Humbert considers himself “an exceptionally handsome male” who is capable of wooing any woman he chooses. In fact, he has long made a habit of ignoring most adult women to prevent them from “toppling, bloodripe, into [his] cold lap.” He could have a really impressive woman, but he settles on a stupid and uninteresting girl named Valeria.

Humbert chooses Valeria largely because she dresses and acts like a child. She does not do this for his benefit; it is “just her style.” She is not a child at all, but a fully grown woman in her late twenties who “mislaid her virginity” several years before meeting him. Being married to her is fun on their wedding night, when he has her dress up in an old nightshirt he has stolen from an orphanage. As time passes, he finds that she is a convenient vent for his sexual attraction to a nymphet who lives across the street. However, the marriage is not successful. Valeria grows fat and sad, and Humbert becomes increasingly discontented with her round womanliness.

One day, when Humbert has been married for four years, he suddenly receives a decent inheritance from an American uncle. He will receive it only if he moves to the United States, so he informs Valeria that they will soon be emigrating. For some reason she seems unhappy about this.

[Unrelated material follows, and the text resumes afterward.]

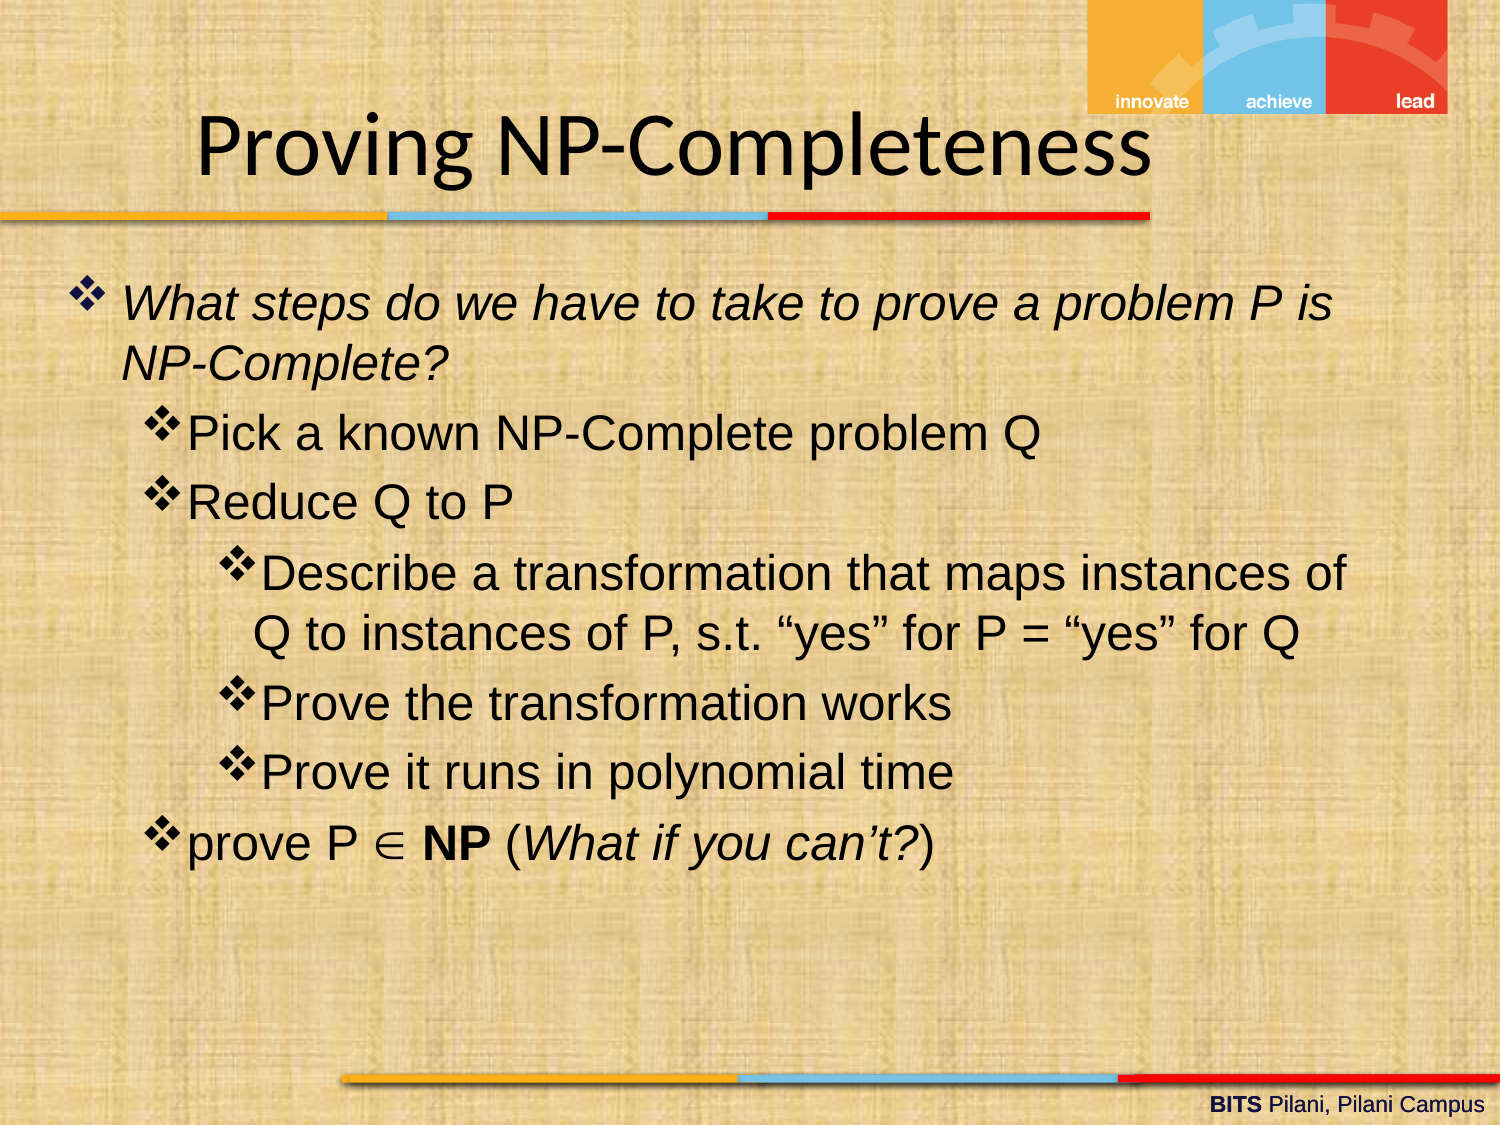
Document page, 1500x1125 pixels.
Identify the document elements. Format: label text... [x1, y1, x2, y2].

list What steps do we have to take to prove a problem P is NP-Complete? Pick a known NP-Complete problem Q Reduce Q to P Describe a transformation that maps instances of Q to instances of P, s.t. “yes” for P = “yes” for Q Prove the transformation works Prove it runs in polynomial time prove P  NP (What if you can’t?) [50, 262, 1400, 1005]
title Proving NP-Completeness [0, 45, 1350, 233]
picture [0, 0, 1500, 1125]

Soon Valeria informs Humbert that she is having an affair. His long years of suppressed sexual desires have taught him “superhuman self-control,” so he is just barely able to refrain from beating her senseless in the street. He hails a taxi that has been rolling along nearby, and moments later, she admits that the driver is her paramour. The three of them go to a restaurant to discuss a divorce.

Although Humbert has no particular affection for Valeria, the episode clearly wounds his pride. He considers murder but decides that Valeria is not worth the trouble. He resolves merely to hurt her badly the next time he is alone with her, but he never gets the chance. The paramour drives them to his apartment and then helps Valeria pack and leave. Valeria later moves to California, participates in a bizarre psychological study, and ultimately dies in childbirth.

At this point, Humbert pauses in his story to reflect on the inadequate library offerings in the prison where he is writing his memoir. He lists titles of the few volumes he can find, one of which is the 1946 edition of Who’s Who in the Limelight. He writes out, word for word, most of a page from this book. It has an entry on an actress called Dolores Quine, who shares the same first name as Lolita. It also includes an entry on a playwright named Clare Quilty, the author of Little Nymph and other esteemed plays for children. Humbert makes wordplays and rhymes with these names. One of his rhymes is “Guilty of killing Quilty.”